In honor of Father’s Day, we’d like to cover some “old school” tips for “new school” hunters. Obviously, the sport of hunting has changed since your dad started hunting. With the technology available (and advancing), the sport will only continue to change. However, there are some fundamental (“old school,” if you will) hunting tips that younger hunters can use to improve their accuracy, technique, and overall experience.

“Old School” Hunting Tips

Age A Track-You can easily determine how fresh a track is by gently clearing the area next to the track with your fist. Compare the outline and texture (wet, dry, etc.) of both the track and your clearing. You should be able to tell, based off your clearing, how fresh the track is.

Size A Track-Similar to determining the age of a track, keep this hunting tip in mind: a mature buck will leave tracks measuring 5-6 inches from toe tip to the back of the dewclaw. Adult does and young bucks do not typically leave a track more than 4 inches in length.

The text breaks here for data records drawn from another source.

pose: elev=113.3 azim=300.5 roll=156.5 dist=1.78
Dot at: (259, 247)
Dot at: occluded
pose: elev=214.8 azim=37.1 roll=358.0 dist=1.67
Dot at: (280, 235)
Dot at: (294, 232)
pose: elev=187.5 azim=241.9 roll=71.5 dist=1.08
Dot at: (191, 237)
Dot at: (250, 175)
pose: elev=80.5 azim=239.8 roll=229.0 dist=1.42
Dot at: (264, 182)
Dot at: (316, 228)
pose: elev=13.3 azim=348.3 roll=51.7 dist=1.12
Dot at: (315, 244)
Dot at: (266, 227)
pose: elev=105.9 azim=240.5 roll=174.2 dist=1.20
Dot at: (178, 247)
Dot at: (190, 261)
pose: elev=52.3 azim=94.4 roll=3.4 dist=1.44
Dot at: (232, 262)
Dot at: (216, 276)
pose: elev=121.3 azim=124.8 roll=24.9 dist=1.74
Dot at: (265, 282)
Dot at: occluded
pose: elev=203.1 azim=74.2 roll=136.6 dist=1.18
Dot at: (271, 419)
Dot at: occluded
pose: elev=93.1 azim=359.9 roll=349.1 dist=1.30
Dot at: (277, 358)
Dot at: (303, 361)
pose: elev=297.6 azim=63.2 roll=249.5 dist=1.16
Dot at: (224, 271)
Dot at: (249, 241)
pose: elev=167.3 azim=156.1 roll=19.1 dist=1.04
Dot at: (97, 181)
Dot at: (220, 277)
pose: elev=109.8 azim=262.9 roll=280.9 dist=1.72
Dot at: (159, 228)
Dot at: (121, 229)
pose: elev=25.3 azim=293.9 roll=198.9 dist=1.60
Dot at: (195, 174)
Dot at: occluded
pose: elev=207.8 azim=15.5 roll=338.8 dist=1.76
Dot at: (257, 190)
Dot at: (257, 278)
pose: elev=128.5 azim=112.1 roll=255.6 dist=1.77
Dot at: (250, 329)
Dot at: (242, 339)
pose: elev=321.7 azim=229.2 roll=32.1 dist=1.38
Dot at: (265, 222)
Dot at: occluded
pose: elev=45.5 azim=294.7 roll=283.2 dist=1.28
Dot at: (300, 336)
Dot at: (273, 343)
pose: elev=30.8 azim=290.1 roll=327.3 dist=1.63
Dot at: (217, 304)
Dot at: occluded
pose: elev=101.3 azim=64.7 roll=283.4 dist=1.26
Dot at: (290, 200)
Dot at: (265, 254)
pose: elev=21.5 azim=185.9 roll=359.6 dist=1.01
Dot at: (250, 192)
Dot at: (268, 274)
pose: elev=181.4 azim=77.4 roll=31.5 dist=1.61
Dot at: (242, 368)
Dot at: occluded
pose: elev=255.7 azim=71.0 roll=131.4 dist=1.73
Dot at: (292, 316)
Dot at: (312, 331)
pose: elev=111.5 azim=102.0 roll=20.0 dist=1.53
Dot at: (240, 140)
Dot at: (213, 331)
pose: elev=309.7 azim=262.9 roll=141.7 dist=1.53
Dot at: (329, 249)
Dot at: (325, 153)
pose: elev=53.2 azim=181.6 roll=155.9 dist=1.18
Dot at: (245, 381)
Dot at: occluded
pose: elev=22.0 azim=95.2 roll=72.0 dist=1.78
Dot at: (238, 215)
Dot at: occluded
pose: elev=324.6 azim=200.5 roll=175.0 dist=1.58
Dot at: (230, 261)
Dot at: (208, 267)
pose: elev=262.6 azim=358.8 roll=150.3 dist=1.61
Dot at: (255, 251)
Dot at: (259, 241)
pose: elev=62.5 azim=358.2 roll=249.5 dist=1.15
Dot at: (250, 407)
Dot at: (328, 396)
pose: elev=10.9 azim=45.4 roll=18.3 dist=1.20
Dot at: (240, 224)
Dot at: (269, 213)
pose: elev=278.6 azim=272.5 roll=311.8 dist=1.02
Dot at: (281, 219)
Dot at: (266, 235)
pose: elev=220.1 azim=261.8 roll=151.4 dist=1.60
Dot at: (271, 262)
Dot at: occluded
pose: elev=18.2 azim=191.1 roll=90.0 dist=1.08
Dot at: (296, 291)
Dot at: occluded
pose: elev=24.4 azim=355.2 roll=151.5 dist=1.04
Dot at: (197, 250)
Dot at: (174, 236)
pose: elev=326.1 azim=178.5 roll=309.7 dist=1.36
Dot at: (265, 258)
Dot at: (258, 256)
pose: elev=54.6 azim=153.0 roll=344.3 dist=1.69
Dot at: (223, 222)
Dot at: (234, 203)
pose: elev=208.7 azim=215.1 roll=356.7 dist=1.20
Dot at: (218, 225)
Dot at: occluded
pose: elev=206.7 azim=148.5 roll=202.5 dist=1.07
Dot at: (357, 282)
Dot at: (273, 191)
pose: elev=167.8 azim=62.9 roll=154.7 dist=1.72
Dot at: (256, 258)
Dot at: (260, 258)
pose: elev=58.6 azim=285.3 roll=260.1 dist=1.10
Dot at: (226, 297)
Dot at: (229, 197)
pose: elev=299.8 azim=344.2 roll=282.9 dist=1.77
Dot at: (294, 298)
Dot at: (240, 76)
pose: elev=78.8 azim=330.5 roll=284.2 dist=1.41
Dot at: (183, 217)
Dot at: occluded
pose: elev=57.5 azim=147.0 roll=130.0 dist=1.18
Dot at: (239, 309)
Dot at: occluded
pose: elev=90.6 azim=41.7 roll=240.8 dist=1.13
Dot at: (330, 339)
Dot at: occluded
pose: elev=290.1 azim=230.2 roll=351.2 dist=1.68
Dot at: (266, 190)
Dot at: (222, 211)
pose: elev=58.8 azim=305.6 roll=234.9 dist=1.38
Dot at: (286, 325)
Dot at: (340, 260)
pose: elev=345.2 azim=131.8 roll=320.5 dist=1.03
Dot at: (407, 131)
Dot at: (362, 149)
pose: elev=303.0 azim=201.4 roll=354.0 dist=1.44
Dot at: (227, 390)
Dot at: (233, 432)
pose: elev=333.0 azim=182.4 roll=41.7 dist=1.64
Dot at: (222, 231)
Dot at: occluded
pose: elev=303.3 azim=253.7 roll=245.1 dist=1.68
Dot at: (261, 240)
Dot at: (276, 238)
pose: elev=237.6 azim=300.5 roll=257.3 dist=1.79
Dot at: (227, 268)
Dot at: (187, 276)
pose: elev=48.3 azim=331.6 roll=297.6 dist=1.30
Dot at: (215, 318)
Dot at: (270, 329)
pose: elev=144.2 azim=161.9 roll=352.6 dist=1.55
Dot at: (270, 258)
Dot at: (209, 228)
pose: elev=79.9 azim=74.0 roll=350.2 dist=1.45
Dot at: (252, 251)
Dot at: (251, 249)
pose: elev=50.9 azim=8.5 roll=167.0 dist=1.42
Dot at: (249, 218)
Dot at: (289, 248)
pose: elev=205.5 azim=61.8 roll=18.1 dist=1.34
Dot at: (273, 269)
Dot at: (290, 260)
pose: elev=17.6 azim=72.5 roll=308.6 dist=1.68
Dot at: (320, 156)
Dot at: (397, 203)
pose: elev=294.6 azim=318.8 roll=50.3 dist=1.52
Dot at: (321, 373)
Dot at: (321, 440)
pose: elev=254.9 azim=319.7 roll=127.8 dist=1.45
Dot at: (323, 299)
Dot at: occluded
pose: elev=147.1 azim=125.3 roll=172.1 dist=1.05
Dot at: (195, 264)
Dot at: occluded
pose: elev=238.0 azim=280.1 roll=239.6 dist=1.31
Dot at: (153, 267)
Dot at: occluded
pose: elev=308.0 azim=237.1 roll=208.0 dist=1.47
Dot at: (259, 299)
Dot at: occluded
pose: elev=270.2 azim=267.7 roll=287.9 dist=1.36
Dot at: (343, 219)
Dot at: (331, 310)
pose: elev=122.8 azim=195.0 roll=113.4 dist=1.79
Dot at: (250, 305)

To determine width, lay a .30/06 cartridge crosswise inside the hoof print or dewclaw spread. If the cartridge is the same as the width, keep tracking. It’ll be worth it.

Size A Rack-The next best thing to sizing a track? Sizing a rack! After you find buck rub that shows damage on nearby saplings, brush, or trunks, measure it from the middle of the main run to the outermost tine mark. Double it. The buck’s rack will be (at least) that wide.

Be Sneaky-It can be impossible to hunt silently. However, this can be an advantage because deer are also easier to hear. If you have to move, use a grunt tube or fawn bleat to cover the sound of your steps. If you can beat them, join them, right?

Find The Logger-If you are hunting in the big woods late in the season, find the freshly cut treetops left by the loggers. Look for fresh cuts by driving the back roads or keeping your eyes peeled for their machinery. After finding the fresh cuts, set up for an evening hunt.